I'm seriously full of questions lately, eh? Anyway, I currently have an LG Freedom that I can't stand. I hate the touchscreen (and all touchscreen phones), I hate some of the "features", and from looking at the U.S. Cellular website, they don't offer anything that is what I'm looking for.

Here's my list of specs (pretty short, I promise!)


Number pad on the front
Slide out keyboard
Compatible with *US Cellular* (I'm not able to switch carriers for both contractual and service area reasons) I believe they are CDMA
NO TOUCHSCREEN!!
I really miss the feature where you start typing a number and it pulls up the matches--want this back!!
I also really want a phone book that is easily navigable and intuitive--for example, I want to be able to search for "pizza" and have it pull them up, instead of having to search by whatever the first word in the entry is.
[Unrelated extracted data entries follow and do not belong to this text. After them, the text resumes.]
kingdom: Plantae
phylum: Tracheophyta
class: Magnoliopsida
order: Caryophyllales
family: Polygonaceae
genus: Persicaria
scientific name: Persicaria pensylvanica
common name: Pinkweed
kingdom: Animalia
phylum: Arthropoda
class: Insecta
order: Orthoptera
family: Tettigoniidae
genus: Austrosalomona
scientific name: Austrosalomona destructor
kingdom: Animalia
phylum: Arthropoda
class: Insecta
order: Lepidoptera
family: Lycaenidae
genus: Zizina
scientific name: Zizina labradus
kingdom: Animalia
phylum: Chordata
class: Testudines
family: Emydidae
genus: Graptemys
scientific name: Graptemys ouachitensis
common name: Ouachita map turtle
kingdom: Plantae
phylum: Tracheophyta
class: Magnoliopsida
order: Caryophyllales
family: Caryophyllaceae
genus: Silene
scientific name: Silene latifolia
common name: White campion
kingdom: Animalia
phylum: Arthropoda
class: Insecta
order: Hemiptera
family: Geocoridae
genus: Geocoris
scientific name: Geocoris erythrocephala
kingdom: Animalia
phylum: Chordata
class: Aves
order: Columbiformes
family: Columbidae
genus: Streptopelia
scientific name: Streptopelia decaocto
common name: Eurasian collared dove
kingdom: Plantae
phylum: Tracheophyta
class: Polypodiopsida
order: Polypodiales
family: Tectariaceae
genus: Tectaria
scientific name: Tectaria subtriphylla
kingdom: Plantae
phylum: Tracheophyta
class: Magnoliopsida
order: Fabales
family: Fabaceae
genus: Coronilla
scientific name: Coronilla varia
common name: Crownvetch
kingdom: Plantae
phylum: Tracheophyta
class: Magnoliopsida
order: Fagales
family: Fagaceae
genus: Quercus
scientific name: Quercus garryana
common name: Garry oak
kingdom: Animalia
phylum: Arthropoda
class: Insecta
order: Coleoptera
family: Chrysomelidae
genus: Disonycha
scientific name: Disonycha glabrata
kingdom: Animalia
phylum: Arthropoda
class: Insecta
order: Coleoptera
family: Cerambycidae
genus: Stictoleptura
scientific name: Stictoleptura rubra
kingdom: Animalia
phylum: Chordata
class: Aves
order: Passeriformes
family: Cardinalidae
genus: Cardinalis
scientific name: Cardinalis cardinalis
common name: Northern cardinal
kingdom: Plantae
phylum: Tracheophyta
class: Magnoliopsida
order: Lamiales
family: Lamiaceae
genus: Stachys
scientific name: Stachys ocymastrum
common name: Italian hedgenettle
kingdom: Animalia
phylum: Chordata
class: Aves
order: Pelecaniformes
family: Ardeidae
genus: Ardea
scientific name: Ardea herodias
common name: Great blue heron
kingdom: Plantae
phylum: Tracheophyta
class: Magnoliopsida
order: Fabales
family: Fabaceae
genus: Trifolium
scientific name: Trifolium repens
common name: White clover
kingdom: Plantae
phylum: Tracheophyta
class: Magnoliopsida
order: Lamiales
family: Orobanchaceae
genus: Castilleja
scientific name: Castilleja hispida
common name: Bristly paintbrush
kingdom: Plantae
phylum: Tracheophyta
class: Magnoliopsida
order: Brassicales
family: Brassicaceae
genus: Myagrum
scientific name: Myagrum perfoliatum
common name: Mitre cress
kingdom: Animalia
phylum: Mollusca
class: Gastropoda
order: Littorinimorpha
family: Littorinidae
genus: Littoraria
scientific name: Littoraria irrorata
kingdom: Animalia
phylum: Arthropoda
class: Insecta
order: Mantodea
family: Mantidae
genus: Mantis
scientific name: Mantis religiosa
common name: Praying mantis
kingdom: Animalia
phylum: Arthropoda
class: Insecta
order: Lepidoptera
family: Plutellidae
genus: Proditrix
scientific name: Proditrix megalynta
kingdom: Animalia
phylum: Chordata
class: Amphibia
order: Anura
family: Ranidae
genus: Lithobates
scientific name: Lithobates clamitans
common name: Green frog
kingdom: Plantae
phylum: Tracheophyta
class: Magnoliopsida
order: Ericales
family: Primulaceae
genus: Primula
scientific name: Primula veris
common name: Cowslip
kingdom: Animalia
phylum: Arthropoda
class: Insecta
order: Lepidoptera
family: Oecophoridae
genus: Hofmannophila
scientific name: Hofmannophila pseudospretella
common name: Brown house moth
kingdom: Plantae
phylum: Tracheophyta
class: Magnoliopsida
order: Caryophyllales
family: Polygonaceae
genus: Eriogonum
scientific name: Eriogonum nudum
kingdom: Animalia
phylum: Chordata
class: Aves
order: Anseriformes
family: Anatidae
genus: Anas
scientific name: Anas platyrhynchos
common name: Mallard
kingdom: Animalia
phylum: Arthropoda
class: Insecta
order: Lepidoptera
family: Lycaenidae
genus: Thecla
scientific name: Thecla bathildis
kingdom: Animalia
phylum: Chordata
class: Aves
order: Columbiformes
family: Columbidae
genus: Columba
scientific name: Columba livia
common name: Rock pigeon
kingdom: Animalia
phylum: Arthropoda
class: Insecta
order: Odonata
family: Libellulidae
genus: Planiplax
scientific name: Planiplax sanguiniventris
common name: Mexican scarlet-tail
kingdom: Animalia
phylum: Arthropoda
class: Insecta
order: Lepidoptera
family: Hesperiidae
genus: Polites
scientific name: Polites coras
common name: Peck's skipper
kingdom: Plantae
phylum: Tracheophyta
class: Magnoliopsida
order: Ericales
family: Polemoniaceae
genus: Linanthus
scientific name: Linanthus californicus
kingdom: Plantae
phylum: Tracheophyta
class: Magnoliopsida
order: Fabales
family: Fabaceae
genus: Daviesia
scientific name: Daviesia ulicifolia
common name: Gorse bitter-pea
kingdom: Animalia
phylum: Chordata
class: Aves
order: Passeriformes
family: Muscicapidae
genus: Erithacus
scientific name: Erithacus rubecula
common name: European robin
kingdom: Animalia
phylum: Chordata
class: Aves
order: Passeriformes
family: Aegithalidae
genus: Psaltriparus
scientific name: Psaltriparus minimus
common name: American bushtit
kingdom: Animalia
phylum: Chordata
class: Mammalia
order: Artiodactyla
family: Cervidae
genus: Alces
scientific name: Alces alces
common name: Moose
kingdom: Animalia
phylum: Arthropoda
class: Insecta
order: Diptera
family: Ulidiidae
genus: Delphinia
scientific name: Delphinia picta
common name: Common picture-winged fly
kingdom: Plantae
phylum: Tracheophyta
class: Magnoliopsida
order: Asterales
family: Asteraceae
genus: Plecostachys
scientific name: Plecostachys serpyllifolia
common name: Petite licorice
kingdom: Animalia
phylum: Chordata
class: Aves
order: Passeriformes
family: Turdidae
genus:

I found a couple of pictures of phones that are basically what I want. I don't know their generic name to search by on eBay or whatever, so if you know that they're numerical-faced sliders or something, that would be great! I'm not a brand snob, I'll take whatever as long as I can get the number pad on the front and the slider that works on US Cellular. Though neither of these specifically will work for me (they are GSM), they show the features I'm looking for.


----------



## Farmgirl22 (Jun 12, 2006)

Bump


----------



## Farmgirl22 (Jun 12, 2006)

Bump


----------



## Farmgirl22 (Jun 12, 2006)

So I'm guessing that this is something that is impossible or illegal?  Anyway, I found an LG Banter that looks like it would meet my requirements and that was sold by US Cellular, but I can only find them used.  Has anyone had a good experience buying a used phone? I mean, they seem to be cheap enough that it doesn't seem like a big deal, but just the same...


----------